Bali est une splendide île indonésienne, qui vaut mille fois le détour! Mais il y a aussi quelque chose de pourri dans ce paradis végétal: les déchets plastiques qui recouvrent littéralement les rues et les plages.

Il existe encore des paradis sur Terre, et Bali en fait incontestablement partie. Cette île indonésienne, grande comme deux fois le Luxembourg, comblera les amateurs de récifs coralliens, de randonnées sur les volcans ou dans les rizières, de culture authentique et de temples séculaires… Pardon, j’oubliais une chose très importante : la gastronomie! Authentique, épicée, saine (enfin gare aux fritures quand même), c’est un vrai régal.

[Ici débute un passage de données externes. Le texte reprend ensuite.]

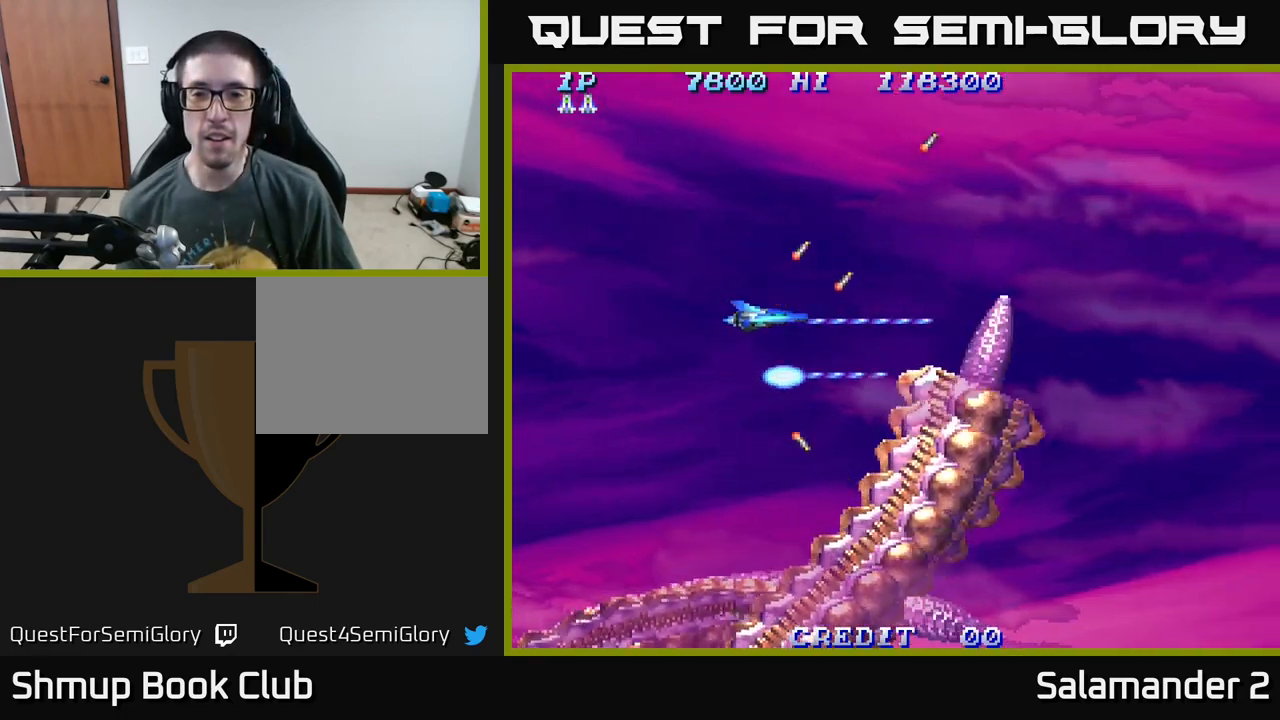
{"buttons": ["A", "DPAD_RIGHT"], "right_stick": "center", "events": [[400, "DPAD_RIGHT", "down"]]}
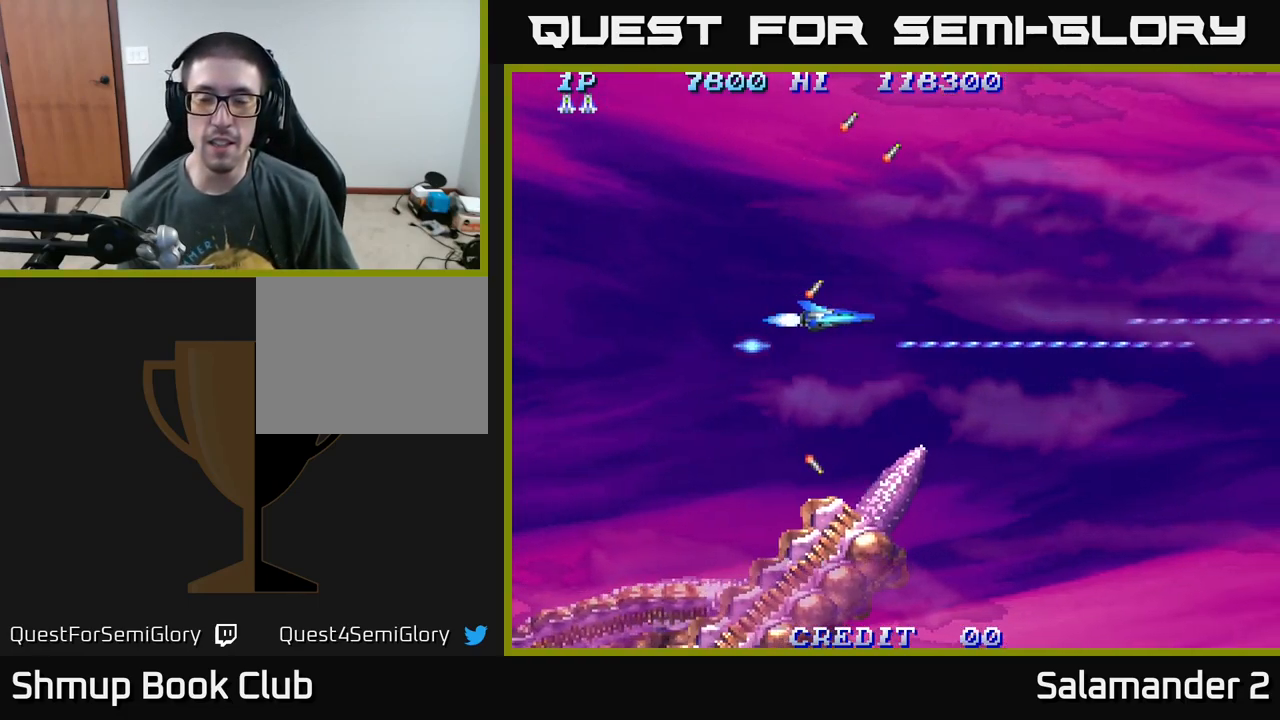
{"buttons": ["A", "DPAD_DOWN"], "right_stick": "center", "events": [[334, "DPAD_DOWN", "down"], [334, "DPAD_RIGHT", "up"]]}
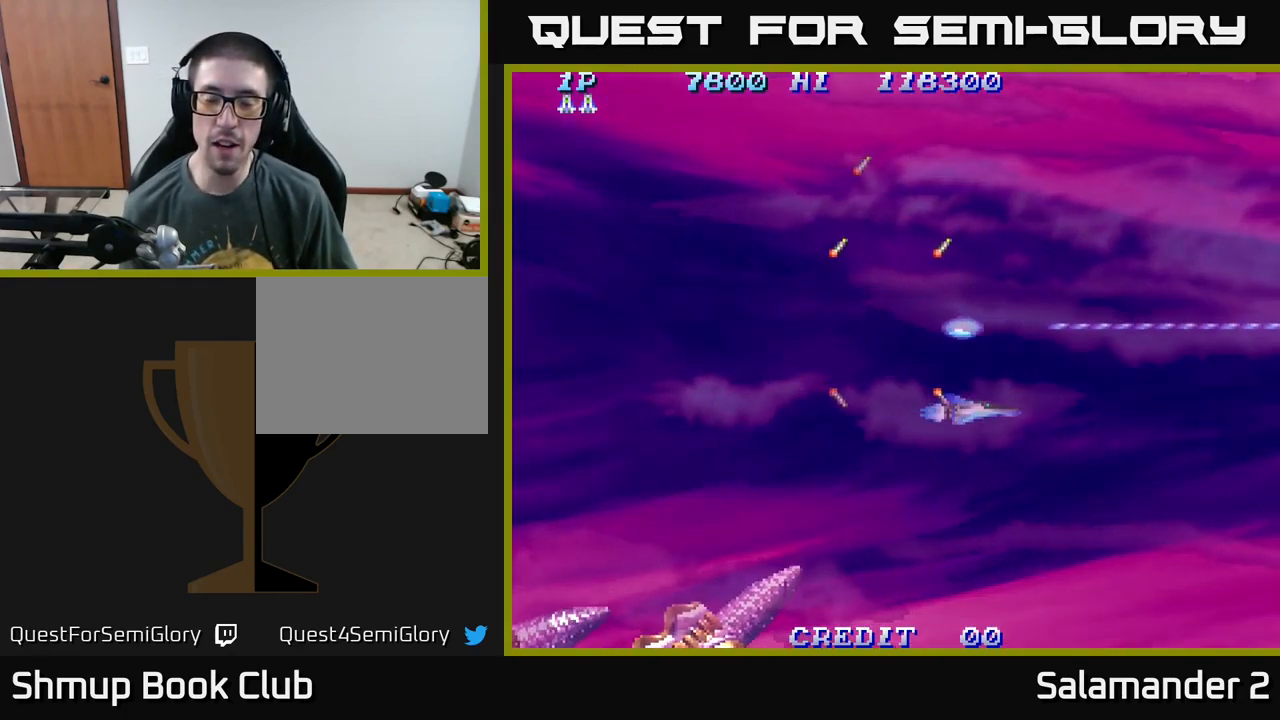
{"buttons": ["A", "DPAD_UP", "DPAD_LEFT"], "right_stick": "center", "events": [[67, "DPAD_DOWN", "up"], [100, "DPAD_LEFT", "down"], [100, "DPAD_UP", "down"]]}
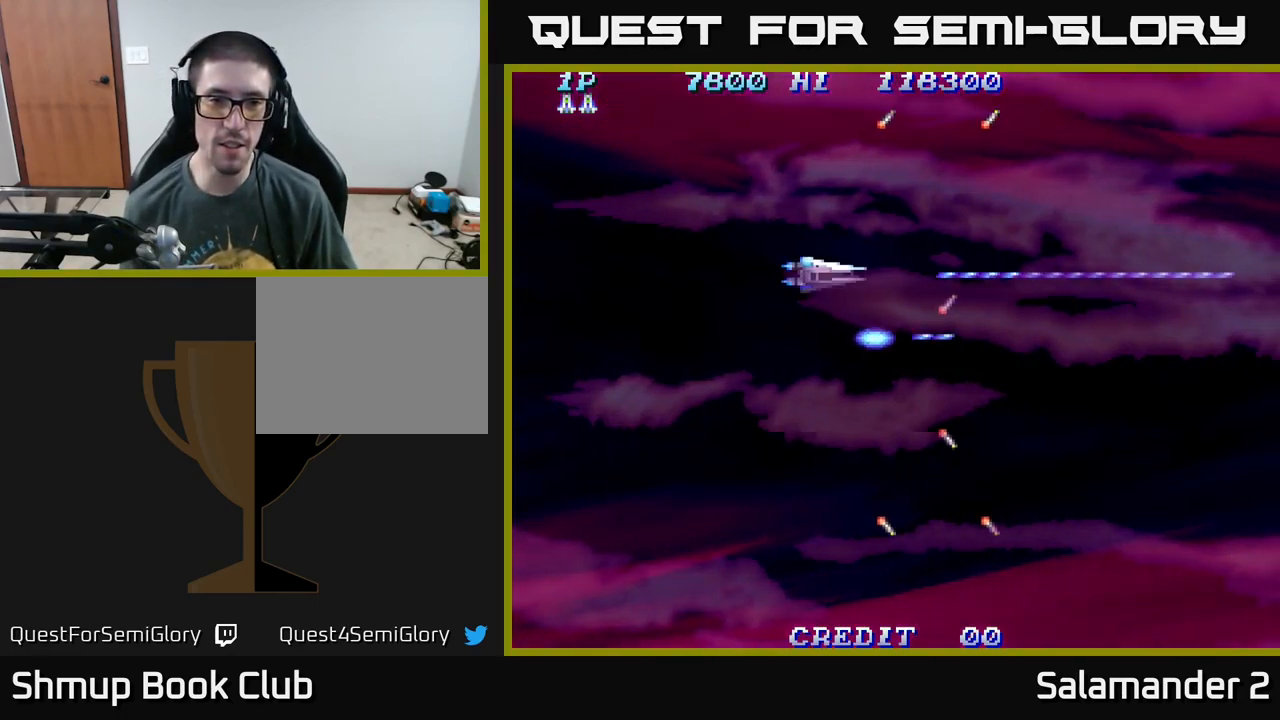
{"buttons": ["A", "DPAD_RIGHT"], "right_stick": "center", "events": [[100, "DPAD_UP", "up"], [150, "DPAD_DOWN", "down"], [150, "DPAD_LEFT", "up"], [200, "DPAD_RIGHT", "down"], [317, "DPAD_DOWN", "up"]]}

Mais mieux vaut être prévenu. Il y a un revers à ce décor de carte postale : les déchets plastiques. Impossible de ne pas les croiser. Certaines plages (pas toutes, heureusement) en sont littéralement tapissées. Et même si certaines petites mains s'échinent à ramasser les déchets, le courant en apportera constamment des nouveaux...

"TOUT EST ENTOURÉ DE PLASTIQUE"

Dans les villes et villages, les décharges à ciel ouverts sont fréquentes. Et même les offrandes traditionnelles (des petits paniers recouverts des fleurs et de la nourriture déposés dans des petits paniers en osier) sont désormais "modernisées" avec des bonbons emballés dans du plastique...

"Traditionnellement, les gens jetaient dans la rue des déchets comme le bois, les noix de coco, la nourriture,  etc. rien qui ne polluait! Mais aujourd’hui, tout est entouré de plastique" nous expliquait un habitant.

Du moins, pour l’instant. La population n’est pas aveugle et se rend bien compte que non seulement ces déchets gâchent le paysage, mais aussi et surtout empoisonnent la terre, menaçant la ressource principale de l’île qu’est le tourisme.

LA RIPOSTE

Les autorités et des associations commencent donc à sensibiliser sur les bonnes pratiques. On a par exemple croisé une association (Peduli Alam Dunutan, voir la galerie photo ci-dessus) qui recycle ingénieusement des déchets plastiques en portefeuilles, sacs, bijoux...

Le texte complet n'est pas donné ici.